Daniel Fierman
March 10, 2000 AT 05:00 AM EST

It always drops jaws. I’ll be at home, chillin’, watchin’ the Lakers, drinkin’ a Bud, and it slips out: ”Hey, you know what’s a damn fine film? Blue Chips.” First, there’s stunned silence. Then, testy insults. Finally, excuses about laundry are deployed and I’m left alone watching the game, relieved that no one caught the copy of Shaq Fu: da Return on my CD shelf, or the Kazaam tape peeking out of the VCR. Well, I’m going on record here — I don’t see what’s so freaking bad about the Renaissance man that is Shaquille O’Neal.

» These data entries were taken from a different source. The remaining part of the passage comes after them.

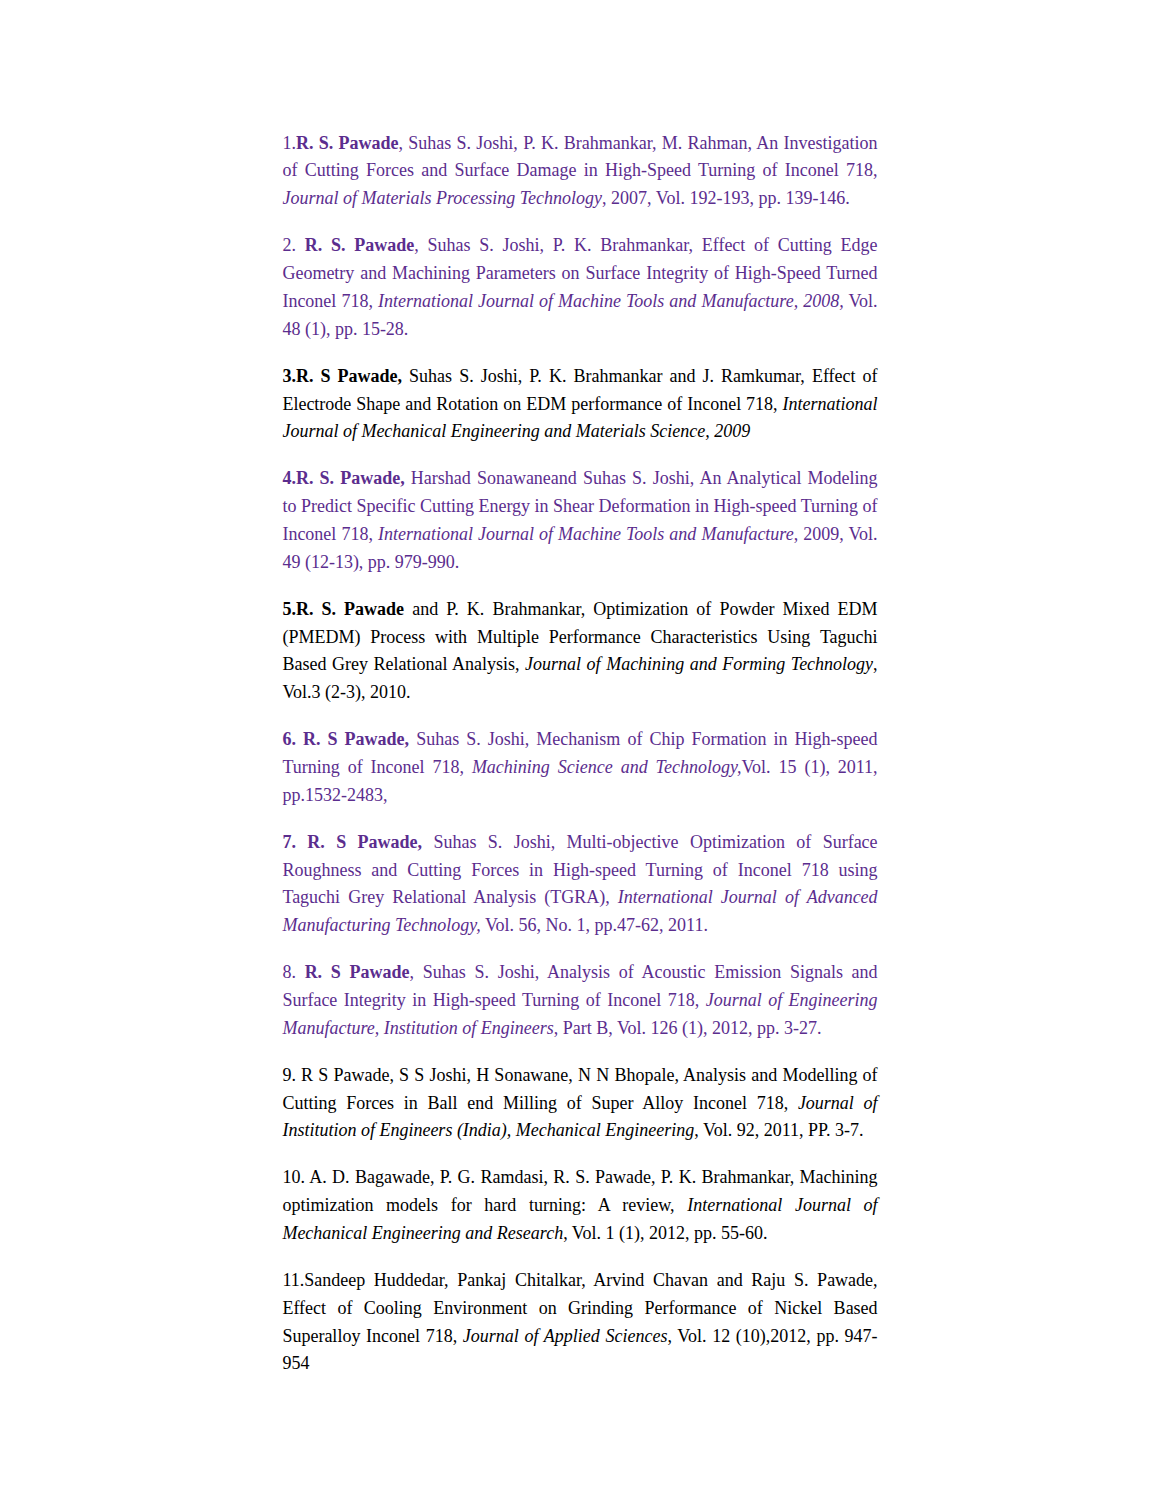1.R. S. Pawade, Suhas S. Joshi, P. K. Brahmankar, M. Rahman, An Investigation of Cutting Forces and Surface Damage in High-Speed Turning of Inconel 718, Journal of Materials Processing Technology, 2007, Vol. 192-193, pp. 139-146.
2. R. S. Pawade, Suhas S. Joshi, P. K. Brahmankar, Effect of Cutting Edge Geometry and Machining Parameters on Surface Integrity of High-Speed Turned Inconel 718, International Journal of Machine Tools and Manufacture, 2008, Vol. 48 (1), pp. 15-28.
3.R. S Pawade, Suhas S. Joshi, P. K. Brahmankar and J. Ramkumar, Effect of Electrode Shape and Rotation on EDM performance of Inconel 718, International Journal of Mechanical Engineering and Materials Science, 2009
4.R. S. Pawade, Harshad Sonawaneand Suhas S. Joshi, An Analytical Modeling to Predict Specific Cutting Energy in Shear Deformation in High-speed Turning of Inconel 718, International Journal of Machine Tools and Manufacture, 2009, Vol. 49 (12-13), pp. 979-990.
5.R. S. Pawade and P. K. Brahmankar, Optimization of Powder Mixed EDM (PMEDM) Process with Multiple Performance Characteristics Using Taguchi Based Grey Relational Analysis, Journal of Machining and Forming Technology, Vol.3 (2-3), 2010.
6. R. S Pawade, Suhas S. Joshi, Mechanism of Chip Formation in High-speed Turning of Inconel 718, Machining Science and Technology, Vol. 15 (1), 2011, pp.1532-2483,
7. R. S Pawade, Suhas S. Joshi, Multi-objective Optimization of Surface Roughness and Cutting Forces in High-speed Turning of Inconel 718 using Taguchi Grey Relational Analysis (TGRA), International Journal of Advanced Manufacturing Technology, Vol. 56, No. 1, pp.47-62, 2011.
8. R. S Pawade, Suhas S. Joshi, Analysis of Acoustic Emission Signals and Surface Integrity in High-speed Turning of Inconel 718, Journal of Engineering Manufacture, Institution of Engineers, Part B, Vol. 126 (1), 2012, pp. 3-27.
9. R S Pawade, S S Joshi, H Sonawane, N N Bhopale, Analysis and Modelling of Cutting Forces in Ball end Milling of Super Alloy Inconel 718, Journal of Institution of Engineers (India), Mechanical Engineering, Vol. 92, 2011, PP. 3-7.
10. A. D. Bagawade, P. G. Ramdasi, R. S. Pawade, P. K. Brahmankar, Machining optimization models for hard turning: A review, International Journal of Mechanical Engineering and Research, Vol. 1 (1), 2012, pp. 55-60.
11.Sandeep Huddedar, Pankaj Chitalkar, Arvind Chavan and Raju S. Pawade, Effect of Cooling Environment on Grinding Performance of Nickel Based Superalloy Inconel 718, Journal of Applied Sciences, Vol. 12 (10),2012, pp. 947-954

Take 1994’s Blue Chips: Shaq’s searing turn as Neon, the straight-from-the-bayou badass who captains Nick Nolte’s corrupt college squad. Pure genius. And don’t even get me started on his sly comic turn as a brilliant weapons developer-slash-superhero in Steel, his hilariously, um, idiosyncratic hip-hop lyrics (I freaks the flow with this tongue/That’s the style that I use/I’m Superman, superior yo/I never lose), or his Y2-Shaq e-commerce venture, dunk.net (which sells shoes and other Shaq-approved merchandise). The Shaq appeal is obvious — his movies, music, and game all fulfill ultimate boyhood fantasies. Who doesn’t secretly want to be a 7’1” dunking machine? Who hasn’t dreamed of cutting his own hip-hop album? Or starring as a big-screen superhero? Indeed, with his unmatched cross-genre reach, Shaq is nothing short of a media mogul in the Master P mold (minus the No Limit soldiers and plus a whole lot of basketball skills, of course). And besides, what other multimedia genius are you gonna root for on the Lakers…Kobe?